Alito argues that the government still thinks that health includes mental health, and so EMTALA could, under their interpretation, require an abortion. Meanwhile, many medical organizations argue that abortion is often needed for mental health. And so the stay is a serious error.
I'm really not sure what to make of this. Evidently the deciding votes were the block of three moderate justices, but I don't get what caused them to change their mind.
I still need to get to three more Thursday opinions, and by the time I do that, there'll be some Friday ones too. SEC v. Jarkesy seems like it will matter.

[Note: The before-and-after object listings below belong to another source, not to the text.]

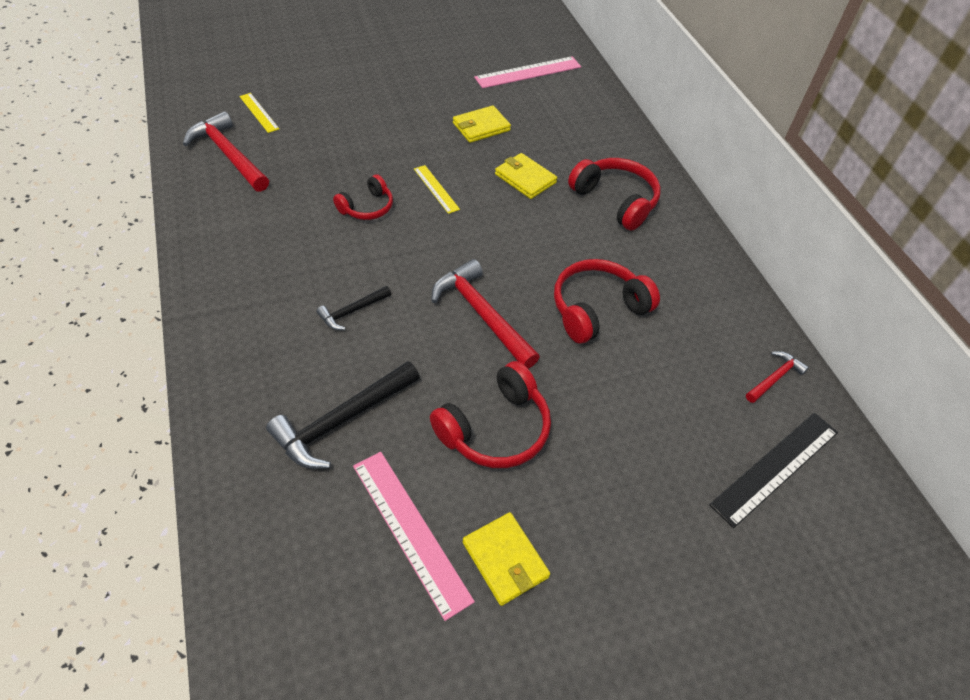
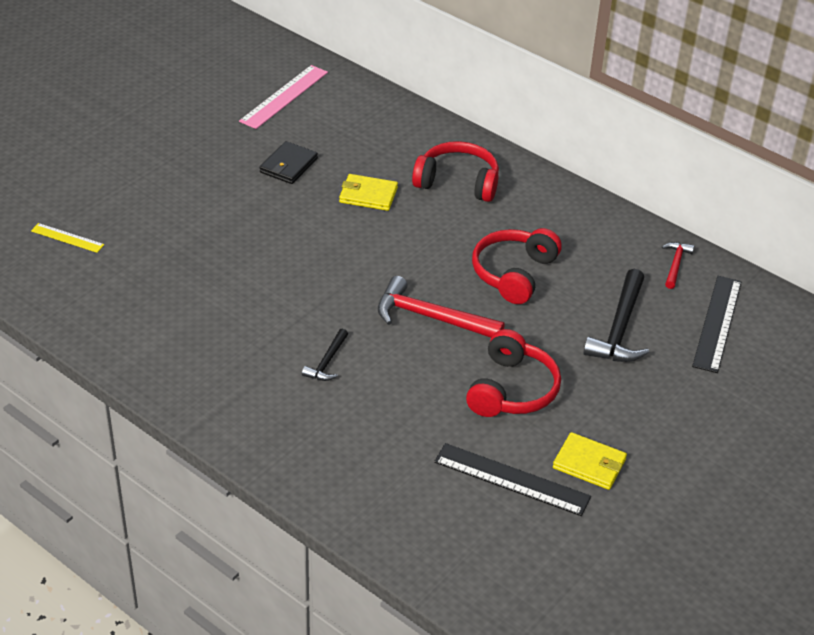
camera: 30 degrees left, 10 degrees down
(229, 154) = (82, 287): red hammer -> none
(341, 420) = (396, 438): black hammer -> black hammer (619, 328)
(367, 207) = (256, 277): red headphones -> none
(410, 531) = (511, 479): pink ruler -> black ruler
(436, 189) = (301, 236): yellow ruler -> none
(481, 127) = (288, 165): yellow wallet -> black wallet

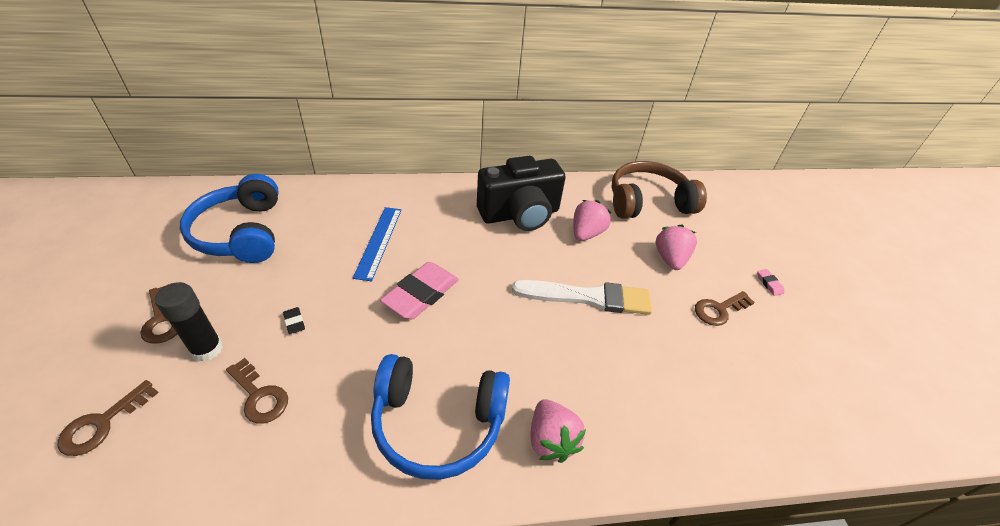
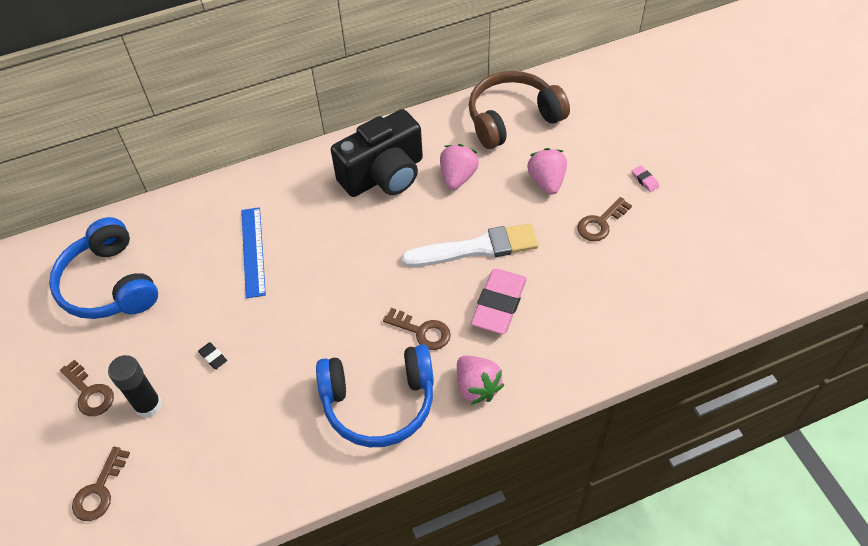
camera: 10 degrees left, 10 degrees up
(259, 396) = (218, 429): brown key -> brown key (422, 331)
(421, 294) = (318, 293): pink eraser -> pink eraser (498, 304)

The charitable answer for Idaho is that the moderates saw non-intervention as likely to result in some absolutely abominable precedent in the 9th Circuit under the original constraints (eg, finding that any federal encouragement of a thing prohibited a state restriction, which the Civil Marksmanship Program would absolutely love to hear about), which SCOTUS would have to overturn in the most controversial case possible, and then the concessions from both the federal and state government during trial set that concern off the table.
The less charitable is that the concessions were enough that, even if the moderates could recognize voluntary cessation when it was slapping them in the face, they saw that they could punt. See NYSPRA I, Fulton, so on for previous editions that got further along. It's not a lack of willpower; it's a lack of desire.
The text of EMTALA covers only stabilizing care in emergency rooms that accept medi* funds. There'd be a hilarious mirror stretch where a conservative administration tried to turn it into a hospital Born Alive Act, but trying to ban abortion at clinics that don't have emergency rooms would be far more of a stretch.
Yeah, that's a big one. I think people overestimate how big -- too much of ALJ depends on these civil penalties for them to actually comply with the dicta, and a lot of the targets of these historical civil penalties will roll over for the equivalent of plea bargains when various administrative offices start pointing out that it's not that much harder to prove jail-time-penalties if they have to go to a jury anyway. But it's also not just Big Business that gets hit by civil penalties: while I expect them to Massively Resist it, everything from the EPA to the ATF depends on this sorta thing.
((Technically, even a lot of fire/safety code stuff does, though the weird state of incorporation of the right to a jury trial means that it probably doesn't matter for state regs in the near future.))
EDIT: and Loper-Bright on Friday is a second part of a Mozambique for admin law advocates. It's likewise not going to matter as much as it should, since lower courts are still going to do Chevron-in-all-but-name -- and Robert's bizarre stare decisis argument is just giving permission for it -- but just having to put the work in will slow a lot of expansive reads of federal law.